Witnessing acts of kindness makes us more likely to do the same for others.
In fact, when we witness an act of kindness, our body and mind seem to interpret what we’re seeing as if we were actually experiencing it ourselves.
And these acts of kindness, whether direct or indirect, have some pretty significant benefits.
Being kind to others has some life-changing perks for us
Kindness has been shown to increase our self-esteem as well as improving empathy and compassion. It’s also been shown to improve mood and decrease the stress hormone cortisol – thereby reducing stress levels.
Kindness increases our sense of connection with others. And this tends to reduce loneliness and depression.
Physiologically, kindness can lead to very real changes in the brain and body.

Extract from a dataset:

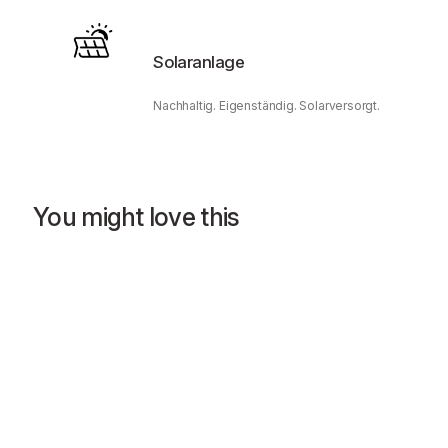
Solaranlage
Nachhaltig. Eigenständig. Solarversorgt.
You might love this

Kindness lowers blood pressure and boosts serotonin and dopamine. These are the feel good hormones that give us feelings of contentment and well-being. Endorphins can also be released, which act as the body’s natural pain killer.
Studies have found that people who practice kindness regularly tend to be healthier and live longer. No doubt due to some of the above benefits.
Looking for ways to show kindness can give your life a sense of meaning, purpose, and connection.
And through kindness, we’re building better selves, and better communities at the same time.
Greek storyteller Aesop once said, “No act of kindness, no matter how small, is ever wasted.”
Try this fun (and heartwarming) kindness experiment…
So if you are interested in trying an experiment to bring this into your own life, I invite you to try a little challenge.
See if you can do one small, kind thing each day this week for someone. It could be something really simple like bringing a co-worker a cup of tea, paying for a stranger’s coffee, making a space for someone in traffic or a warm smile at someone who looks like they had a hard day.
Then, be attentive to the effect the kind act has on YOU.
Does it brighten your mood? Do you feel more connected to others? Does it give you a sense of meaning?
Try it first hand and see if you discover that boomerang effect of kindness – and how being kind to others is a kindness to ourselves.
As James Matthew Barrie once said “Those who bring sunshine to the lives of others cannot keep it from themselves.”